*ASSIGNMENT*: Your answer must be an exact copy of the data below, minus any pictures.

*DATA PROVIDED*:

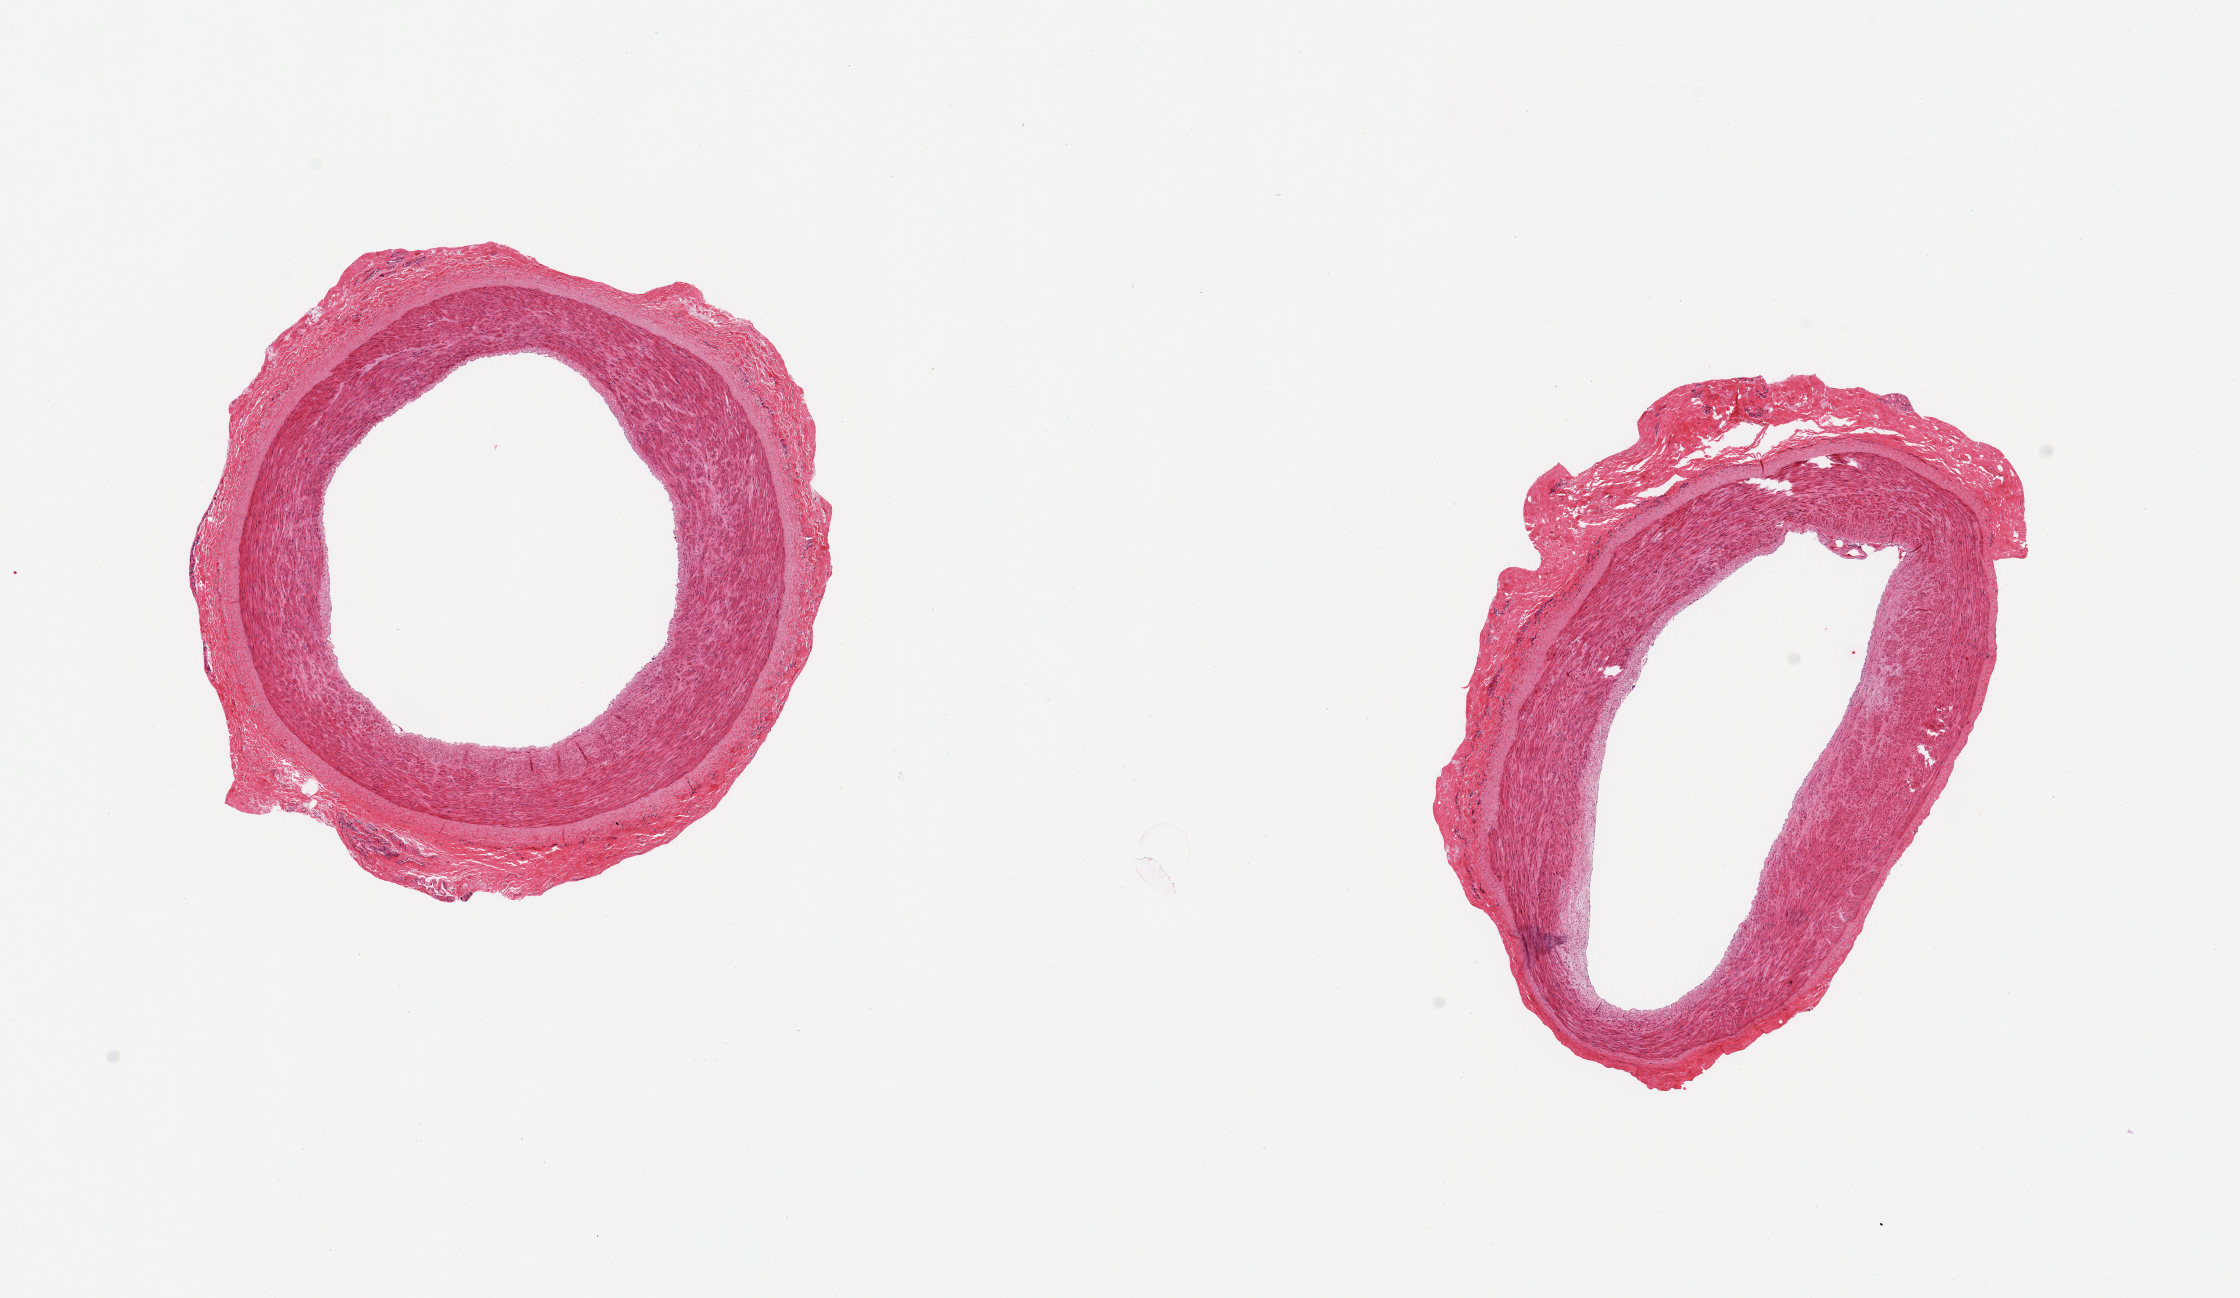
Digitized hematoxylin and eosin (H&E)-stained section, brightfield, a low-resolution overview of the entire scanned area, about 17.7 x 10.3 mm, PAXgene-fixed, paraffin-embedded tissue, section of tibial artery (target tissue), donor tissue sample. Donor sex: male.
* reviewer comment on this tissue sample: 2 pieces; well trimmed; minimal intimal thickening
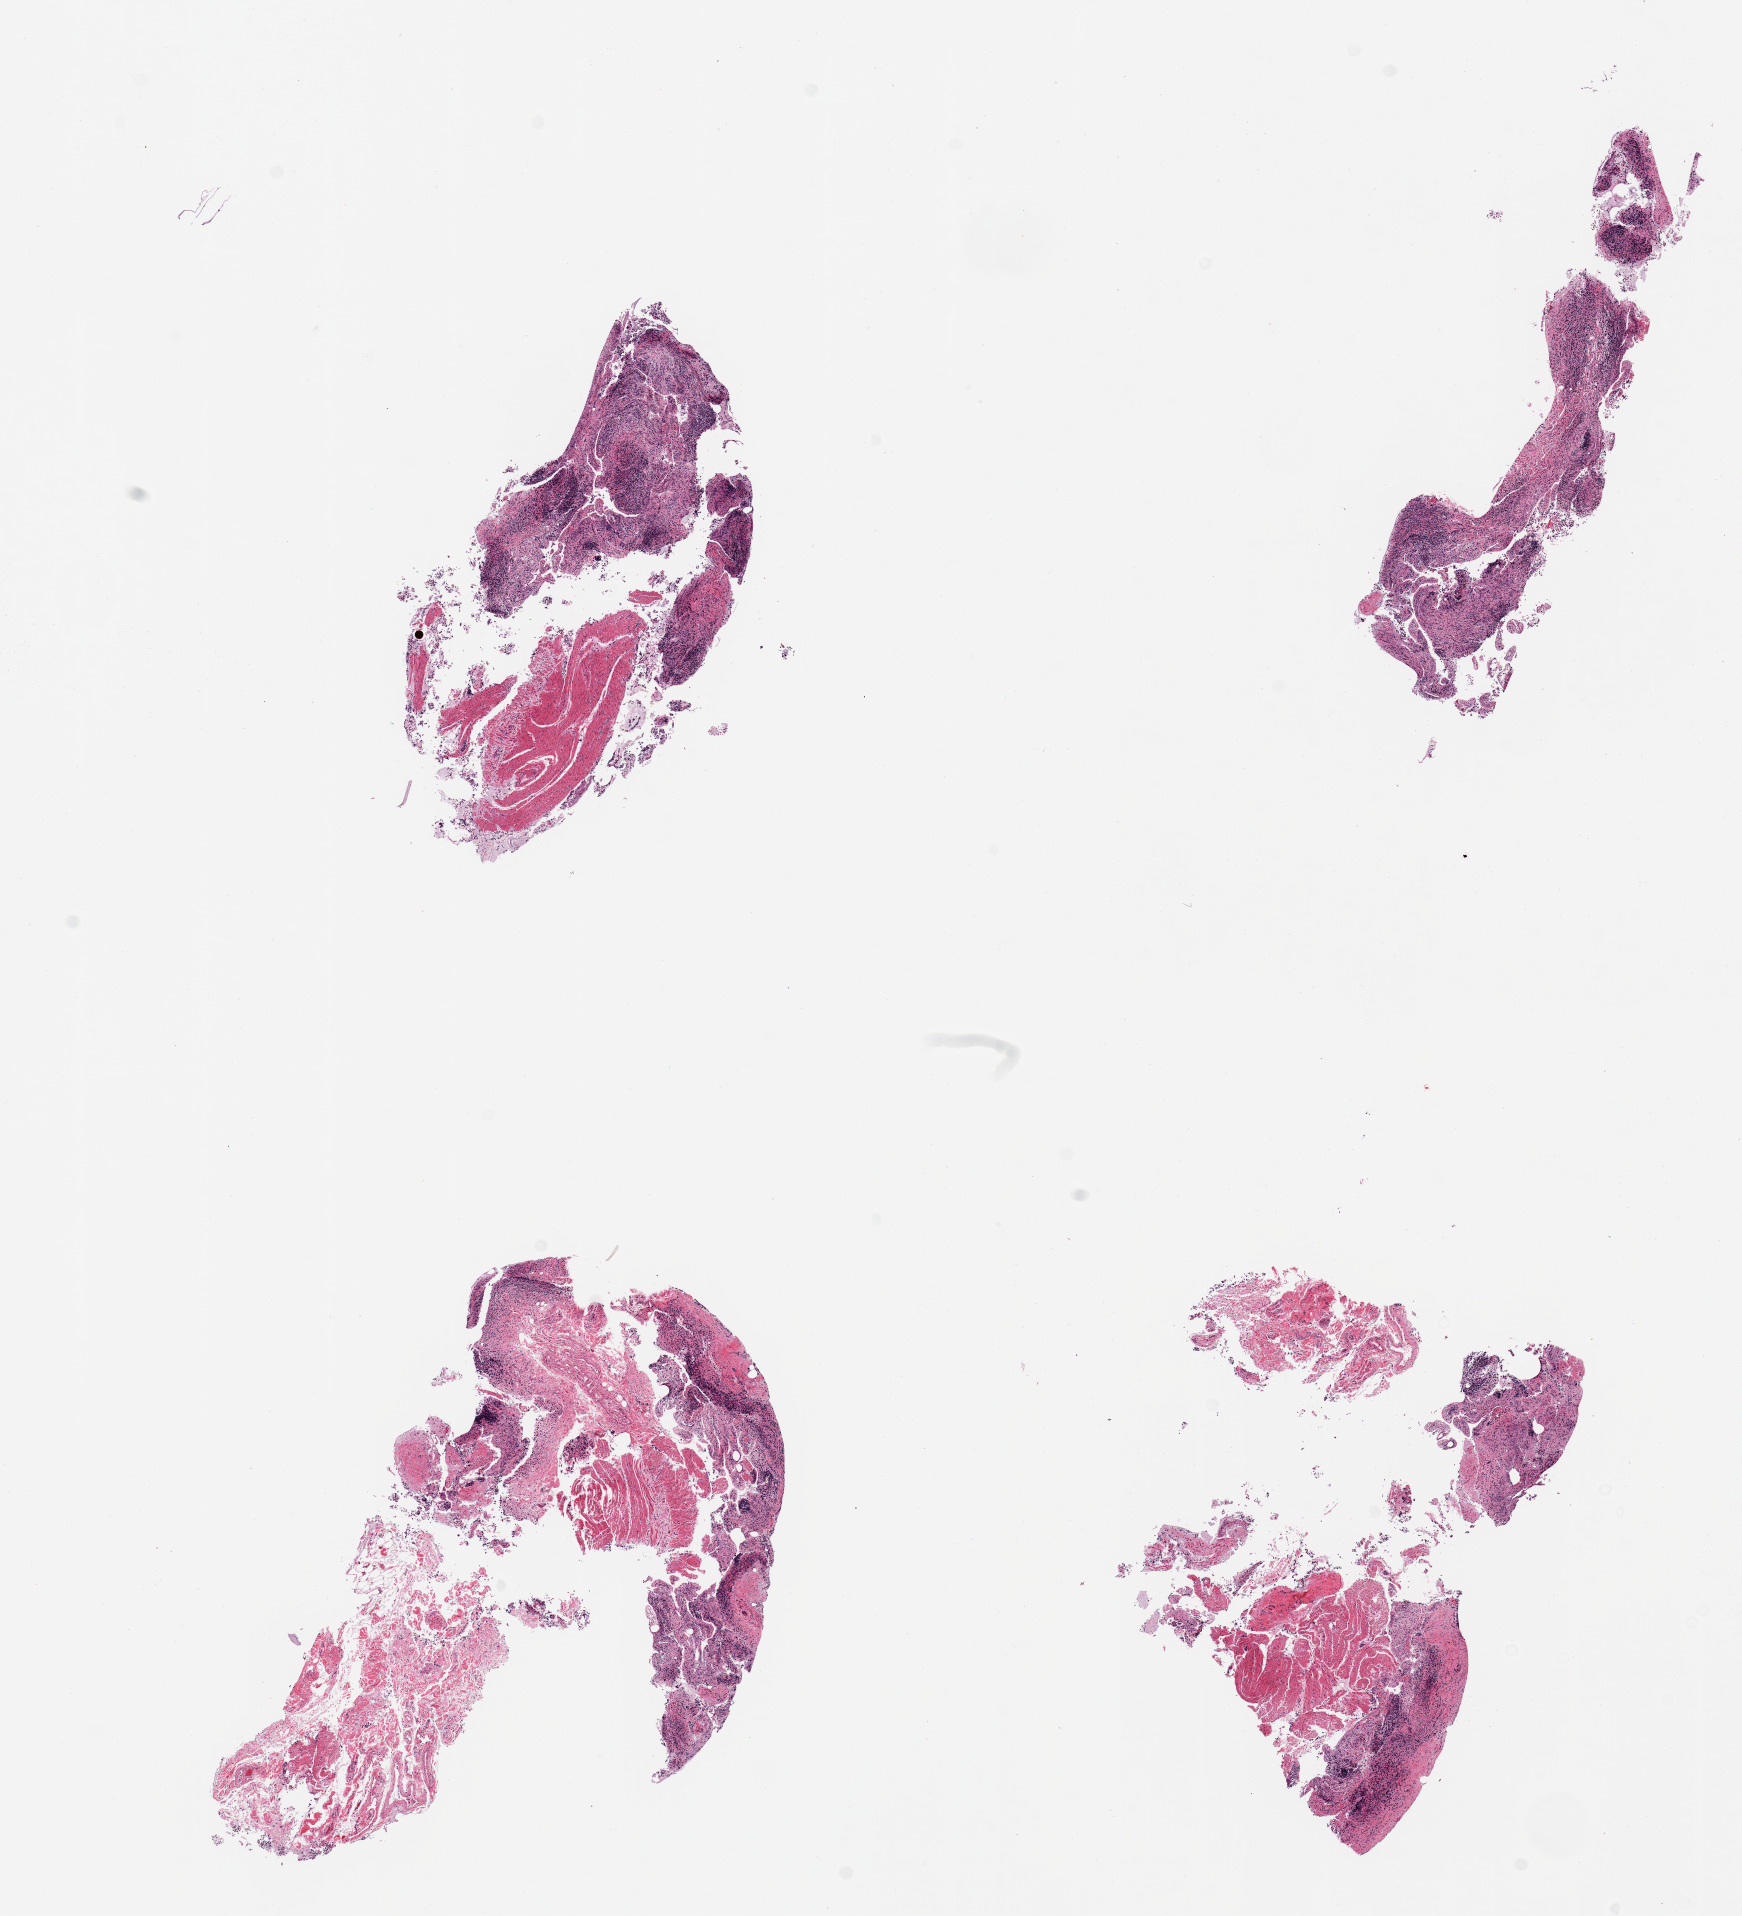
Haematoxylin and eosin whole-slide image — shown as a low-resolution overview of the whole scanned area (about 13.8 x 15.2 mm, slide scanned at 20x). PAXgene-fixed, paraffin-embedded tissue. Sampled site (target tissue): ileum. Tissue donor sample. Donor sex: male.
Review note (as recorded): 4 pieces, 10-20% lymphoid aggregates remain in sloughed mucosa.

*WRITTEN ANSWER*:
Digitized hematoxylin and eosin (H&E)-stained section, brightfield, a low-resolution overview of the entire scanned area, about 17.7 x 10.3 mm, PAXgene-fixed, paraffin-embedded tissue, section of tibial artery (target tissue), donor tissue sample. Donor sex: male.
* reviewer comment on this tissue sample: 2 pieces; well trimmed; minimal intimal thickening
Haematoxylin and eosin whole-slide image — shown as a low-resolution overview of the whole scanned area (about 13.8 x 15.2 mm, slide scanned at 20x). PAXgene-fixed, paraffin-embedded tissue. Sampled site (target tissue): ileum. Tissue donor sample. Donor sex: male.
Review note (as recorded): 4 pieces, 10-20% lymphoid aggregates remain in sloughed mucosa.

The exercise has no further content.